Sunday, August 10, 2014

The End of Empty Pleasures

After beginning to work on a book for a Kabbalah group, a force compelled me to stop drinking and taking drugs. Below is an excerpt from my book, recalling the spark that led to the change.



Back in New York, I had never felt so alone. I was angry at the world, a world that had failed to recognize my greatness. My inability to cope with discomfort led me to self-medicate to the point of assured self-destruction. My genetic programming and some poor choices brought on by my environment had made me an alcoholic and prescription drug addict. Nothing was following the neat path I believed my life would follow. New York intellectuals didn’t crown me as a genius, although I was not able to push for it the way some of my peers at Bard were able to. The film projects I was working on were hitting and getting stuck in roadblocks, and I was angry when my work on a book that was about to be published left only a small impression on the final outcome of the book, though a lot of the content I had reworked is contained in the pages you’re leafing through.


My ego was going through gigantic changes that I had no way of measuring. I was studying Kabbalah, but only from the peripheries, watching half a lesson here and there without a group to support what I was coming to understand. I never considered shifting my point of view enough to become a committed member of a study group. The effort it required didn’t make sense to me.

 I only persevered through life because I knew that my work was good and I knew the screenwriting project I was working on had something to offer the world if it would ever get made, though that was a large if, and even if it did fulfill my criteria of a worthy film, I was still unsure if that was inherently valuable, though my ego definitely wanted that sort of validation. Also, even if the film was made and it was successful, it would only have a small impact on the world. I wasn’t aware at the time that the internal changes I was going through would be invaluable to my spiritual growth. I wasn’t yet willing to admit that the discernments I made were of any spiritual importance.

I was playing a game as I wrote, half-heartedly method acting for the sake of my ego.
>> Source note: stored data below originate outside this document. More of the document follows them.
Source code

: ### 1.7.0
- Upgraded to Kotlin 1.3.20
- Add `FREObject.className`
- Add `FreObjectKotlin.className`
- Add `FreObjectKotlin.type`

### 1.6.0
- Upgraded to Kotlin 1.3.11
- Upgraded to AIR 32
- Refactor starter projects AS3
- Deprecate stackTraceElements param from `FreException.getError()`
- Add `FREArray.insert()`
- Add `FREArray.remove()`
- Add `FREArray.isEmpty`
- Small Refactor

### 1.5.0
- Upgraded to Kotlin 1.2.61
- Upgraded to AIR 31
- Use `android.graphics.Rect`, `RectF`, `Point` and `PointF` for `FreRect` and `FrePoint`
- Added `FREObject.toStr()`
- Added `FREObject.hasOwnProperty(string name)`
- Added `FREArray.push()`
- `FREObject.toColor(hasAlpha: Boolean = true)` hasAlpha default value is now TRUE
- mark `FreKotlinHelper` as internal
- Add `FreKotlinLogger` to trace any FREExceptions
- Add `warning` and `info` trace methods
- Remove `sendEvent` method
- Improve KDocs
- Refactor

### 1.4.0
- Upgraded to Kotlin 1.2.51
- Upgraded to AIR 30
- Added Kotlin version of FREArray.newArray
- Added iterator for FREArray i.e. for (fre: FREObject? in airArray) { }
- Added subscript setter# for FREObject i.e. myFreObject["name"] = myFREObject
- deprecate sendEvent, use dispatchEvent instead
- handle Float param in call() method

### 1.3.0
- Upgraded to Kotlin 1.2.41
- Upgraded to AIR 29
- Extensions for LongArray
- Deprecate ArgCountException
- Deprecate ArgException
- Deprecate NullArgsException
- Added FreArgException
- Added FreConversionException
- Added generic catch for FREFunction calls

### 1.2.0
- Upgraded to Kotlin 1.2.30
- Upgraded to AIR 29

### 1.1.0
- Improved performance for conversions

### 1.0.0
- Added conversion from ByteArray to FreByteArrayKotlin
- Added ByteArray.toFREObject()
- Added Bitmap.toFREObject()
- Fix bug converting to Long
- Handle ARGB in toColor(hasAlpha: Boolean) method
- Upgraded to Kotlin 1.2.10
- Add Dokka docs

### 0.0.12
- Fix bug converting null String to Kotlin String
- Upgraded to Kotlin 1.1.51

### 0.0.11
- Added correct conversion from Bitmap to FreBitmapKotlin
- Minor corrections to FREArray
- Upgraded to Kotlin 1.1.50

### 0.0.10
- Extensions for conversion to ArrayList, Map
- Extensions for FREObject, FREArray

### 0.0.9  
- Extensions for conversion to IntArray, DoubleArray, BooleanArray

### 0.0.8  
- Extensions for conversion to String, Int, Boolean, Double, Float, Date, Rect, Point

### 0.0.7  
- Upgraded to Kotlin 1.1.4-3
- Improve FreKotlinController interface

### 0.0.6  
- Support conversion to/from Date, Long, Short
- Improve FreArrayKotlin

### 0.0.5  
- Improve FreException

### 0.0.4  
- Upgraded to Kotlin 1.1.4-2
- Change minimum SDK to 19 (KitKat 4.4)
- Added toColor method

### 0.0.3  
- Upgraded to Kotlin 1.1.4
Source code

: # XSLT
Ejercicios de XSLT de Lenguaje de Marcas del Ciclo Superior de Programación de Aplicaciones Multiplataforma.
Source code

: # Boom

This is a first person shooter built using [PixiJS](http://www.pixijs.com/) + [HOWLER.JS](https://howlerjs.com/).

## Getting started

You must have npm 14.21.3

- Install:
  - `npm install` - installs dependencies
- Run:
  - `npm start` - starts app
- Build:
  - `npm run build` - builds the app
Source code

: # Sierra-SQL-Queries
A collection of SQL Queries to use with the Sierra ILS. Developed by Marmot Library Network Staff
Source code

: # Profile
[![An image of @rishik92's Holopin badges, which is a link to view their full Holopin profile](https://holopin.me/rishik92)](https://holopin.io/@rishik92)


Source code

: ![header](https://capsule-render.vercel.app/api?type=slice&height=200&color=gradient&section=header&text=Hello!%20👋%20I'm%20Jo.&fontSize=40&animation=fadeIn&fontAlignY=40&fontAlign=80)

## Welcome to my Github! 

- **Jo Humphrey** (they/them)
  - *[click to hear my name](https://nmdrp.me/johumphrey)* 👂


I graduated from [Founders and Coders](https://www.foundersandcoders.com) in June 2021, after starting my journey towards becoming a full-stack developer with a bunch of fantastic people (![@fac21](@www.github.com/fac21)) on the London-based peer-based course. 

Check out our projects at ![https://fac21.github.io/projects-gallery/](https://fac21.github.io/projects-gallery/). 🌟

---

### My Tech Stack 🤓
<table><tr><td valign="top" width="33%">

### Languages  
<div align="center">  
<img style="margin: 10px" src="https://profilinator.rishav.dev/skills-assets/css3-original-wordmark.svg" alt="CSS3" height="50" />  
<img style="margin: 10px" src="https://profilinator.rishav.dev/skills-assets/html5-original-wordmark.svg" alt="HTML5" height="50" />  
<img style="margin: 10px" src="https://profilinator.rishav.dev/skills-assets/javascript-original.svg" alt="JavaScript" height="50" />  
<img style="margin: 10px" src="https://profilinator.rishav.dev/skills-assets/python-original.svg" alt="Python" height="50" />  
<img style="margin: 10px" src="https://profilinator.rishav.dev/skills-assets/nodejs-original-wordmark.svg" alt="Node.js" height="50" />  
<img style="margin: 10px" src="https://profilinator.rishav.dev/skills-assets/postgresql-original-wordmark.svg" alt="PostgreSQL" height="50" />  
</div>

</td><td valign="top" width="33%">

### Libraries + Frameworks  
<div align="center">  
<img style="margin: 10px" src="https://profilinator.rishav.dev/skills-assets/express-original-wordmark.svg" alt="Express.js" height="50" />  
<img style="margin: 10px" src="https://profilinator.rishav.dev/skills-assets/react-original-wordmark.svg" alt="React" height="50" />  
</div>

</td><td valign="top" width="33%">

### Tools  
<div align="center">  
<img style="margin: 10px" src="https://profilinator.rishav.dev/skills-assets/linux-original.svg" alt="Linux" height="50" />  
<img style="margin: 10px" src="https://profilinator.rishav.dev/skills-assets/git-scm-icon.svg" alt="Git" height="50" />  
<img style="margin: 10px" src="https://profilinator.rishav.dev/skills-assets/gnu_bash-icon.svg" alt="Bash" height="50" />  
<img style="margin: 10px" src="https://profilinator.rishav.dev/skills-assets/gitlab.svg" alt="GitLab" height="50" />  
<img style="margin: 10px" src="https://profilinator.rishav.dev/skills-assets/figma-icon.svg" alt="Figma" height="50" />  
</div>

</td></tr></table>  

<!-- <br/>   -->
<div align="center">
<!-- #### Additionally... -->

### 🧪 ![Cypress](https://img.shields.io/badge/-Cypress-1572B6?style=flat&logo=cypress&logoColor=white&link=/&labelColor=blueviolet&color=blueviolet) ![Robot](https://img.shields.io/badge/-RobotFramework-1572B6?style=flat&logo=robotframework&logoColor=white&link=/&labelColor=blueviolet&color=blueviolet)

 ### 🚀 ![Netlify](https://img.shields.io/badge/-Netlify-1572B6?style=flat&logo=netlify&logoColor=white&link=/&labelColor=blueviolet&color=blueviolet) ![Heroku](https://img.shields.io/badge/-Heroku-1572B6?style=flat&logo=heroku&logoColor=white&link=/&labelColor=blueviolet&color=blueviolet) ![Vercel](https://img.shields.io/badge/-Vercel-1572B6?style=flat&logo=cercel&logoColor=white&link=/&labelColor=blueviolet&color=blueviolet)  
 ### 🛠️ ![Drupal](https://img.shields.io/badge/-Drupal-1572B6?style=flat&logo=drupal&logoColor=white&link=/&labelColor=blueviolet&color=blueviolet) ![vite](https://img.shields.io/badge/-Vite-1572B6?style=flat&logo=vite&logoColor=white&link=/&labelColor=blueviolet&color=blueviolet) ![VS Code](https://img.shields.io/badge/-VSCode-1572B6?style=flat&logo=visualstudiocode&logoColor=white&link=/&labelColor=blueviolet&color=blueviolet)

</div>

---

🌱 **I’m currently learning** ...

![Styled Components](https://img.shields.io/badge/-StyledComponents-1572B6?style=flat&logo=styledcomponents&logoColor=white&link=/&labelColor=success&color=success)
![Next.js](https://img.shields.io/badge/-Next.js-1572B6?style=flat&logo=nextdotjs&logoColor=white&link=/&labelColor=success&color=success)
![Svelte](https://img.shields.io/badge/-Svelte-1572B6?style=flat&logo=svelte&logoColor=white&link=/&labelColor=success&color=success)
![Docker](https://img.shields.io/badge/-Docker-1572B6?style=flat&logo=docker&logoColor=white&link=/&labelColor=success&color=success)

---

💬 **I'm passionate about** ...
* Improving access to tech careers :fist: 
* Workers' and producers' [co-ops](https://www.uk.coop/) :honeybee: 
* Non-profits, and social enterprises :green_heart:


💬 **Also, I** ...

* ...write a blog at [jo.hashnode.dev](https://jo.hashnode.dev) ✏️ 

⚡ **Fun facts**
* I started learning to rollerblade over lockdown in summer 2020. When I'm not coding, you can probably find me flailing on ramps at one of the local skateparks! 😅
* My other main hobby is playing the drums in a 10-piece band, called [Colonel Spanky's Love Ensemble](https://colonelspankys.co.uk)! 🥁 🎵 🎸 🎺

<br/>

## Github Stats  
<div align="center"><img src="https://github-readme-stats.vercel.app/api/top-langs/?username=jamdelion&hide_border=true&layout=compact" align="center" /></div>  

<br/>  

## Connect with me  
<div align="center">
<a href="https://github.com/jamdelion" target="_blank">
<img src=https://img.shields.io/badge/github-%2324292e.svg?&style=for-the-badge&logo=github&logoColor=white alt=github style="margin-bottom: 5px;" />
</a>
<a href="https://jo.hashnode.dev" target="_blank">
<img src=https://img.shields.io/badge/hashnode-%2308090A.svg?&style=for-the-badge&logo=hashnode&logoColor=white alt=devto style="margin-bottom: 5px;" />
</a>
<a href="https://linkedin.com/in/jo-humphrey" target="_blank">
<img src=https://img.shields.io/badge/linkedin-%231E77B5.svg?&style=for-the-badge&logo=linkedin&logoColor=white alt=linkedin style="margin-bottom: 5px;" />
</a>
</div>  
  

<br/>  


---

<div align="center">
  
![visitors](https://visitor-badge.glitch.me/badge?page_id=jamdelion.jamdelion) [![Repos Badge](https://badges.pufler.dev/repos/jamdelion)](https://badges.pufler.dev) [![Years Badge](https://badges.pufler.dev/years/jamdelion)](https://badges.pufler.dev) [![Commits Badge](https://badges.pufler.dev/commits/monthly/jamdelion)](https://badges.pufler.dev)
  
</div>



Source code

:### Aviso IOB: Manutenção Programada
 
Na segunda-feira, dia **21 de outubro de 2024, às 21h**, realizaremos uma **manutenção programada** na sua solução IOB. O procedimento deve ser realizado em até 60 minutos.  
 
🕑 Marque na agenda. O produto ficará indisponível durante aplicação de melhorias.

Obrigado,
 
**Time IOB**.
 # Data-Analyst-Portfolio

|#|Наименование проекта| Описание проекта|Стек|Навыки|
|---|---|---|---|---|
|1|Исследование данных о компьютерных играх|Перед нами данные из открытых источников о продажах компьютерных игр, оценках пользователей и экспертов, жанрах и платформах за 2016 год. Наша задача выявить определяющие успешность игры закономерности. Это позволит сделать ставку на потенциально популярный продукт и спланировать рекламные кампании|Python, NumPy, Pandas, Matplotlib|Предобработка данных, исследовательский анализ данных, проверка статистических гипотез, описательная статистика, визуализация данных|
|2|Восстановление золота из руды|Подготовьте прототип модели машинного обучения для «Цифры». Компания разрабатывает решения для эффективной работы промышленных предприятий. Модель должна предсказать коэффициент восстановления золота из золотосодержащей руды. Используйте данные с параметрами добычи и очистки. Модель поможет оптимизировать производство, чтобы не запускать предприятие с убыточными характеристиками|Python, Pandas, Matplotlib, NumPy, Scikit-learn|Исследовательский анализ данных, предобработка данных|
Sitting in an apartment, after downing bottles of liquor consistently for days, it occurred to me that even though I was in some ways moving forward with my life, it was all based on a lie I was telling myself. I was putting the best of myself forward by clouding my clarity in substances. It was the only means I knew that could clear the cobwebs. Then it was suddenly clear something needed to change. I felt like death daily. My work was sustained by prescription drugs, and these drugs, which were propelling me to push through, also gave me panic attacks on a near, nightly basis.

After living on my own for a couple of years, I was unemployed and had to move back home for a little while. Then I was kicked out of my father’s house, after being let go of an easy job as a barista, making me unable to pay my rent. I was then forced into living in my mother’s apartment in the East Village. She was seldom there since she lived in Long Island; I was having a grand time in the moments I wasn’t paranoid or too hung over to do anything but watch television with my head stuffed into a pillow.

In spite of my apparent handicap, I got a lot done. I wrote two screenplays, was killing it in school, did a two-month editing job on a book in just two weeks, partied almost every night and acted like a rude maniac most of the time. In a state of disarray, one night, missing my phone and my wallet, I showed up at the doorstep of one of my closest friends. At Georgia’s beautiful West Village apartment, I was crying about my newly ex-girlfriend and trying to sleep with the girl I had bothered at five in the morning. I repeat, I was killing it. Having gone from a neurotic to a powerhouse writer in drug-induced states of mania, I felt invincible. Still, every morning when I woke up, I felt like I needed to be hospitalized.

One night, I miraculously felt the desire to get better from this corporeal impediment, after having accumulating a bottle a day, 40-100mg a day Adderall habit (an absolutely absurd number; a man named Stephen Elliot, who I incidentally met a few times during this period, wrote a memoir about his struggles with Adderall doing 10mg/day). My friend Dave was over at my house, and I said, “I need to get sober. Will you go to an AA meeting with me?” I went that night, and I felt the familiar stench of the room—it was my third time trying to do this—and my recovery began. I began to get sober through Alcoholics Anonymous, because I felt completely out of touch with my emotional state. I allowed myself to feel the emptiness in my life for the first time in a long time, and I had opened my heart enough to consider G-d. In order to get sober, I had to look at myself from the outside and compromise my self-centered view of existence. I was a self-torturing being in the center of the universe, and I had to recognize I was only a small part of the universe and that most people didn’t care about me enough to warrant my paranoia about them. It sounds so easy to let go of your belief in your control over the universe, but as you may know, lost in the grips of narcissism, the possibility never presents itself.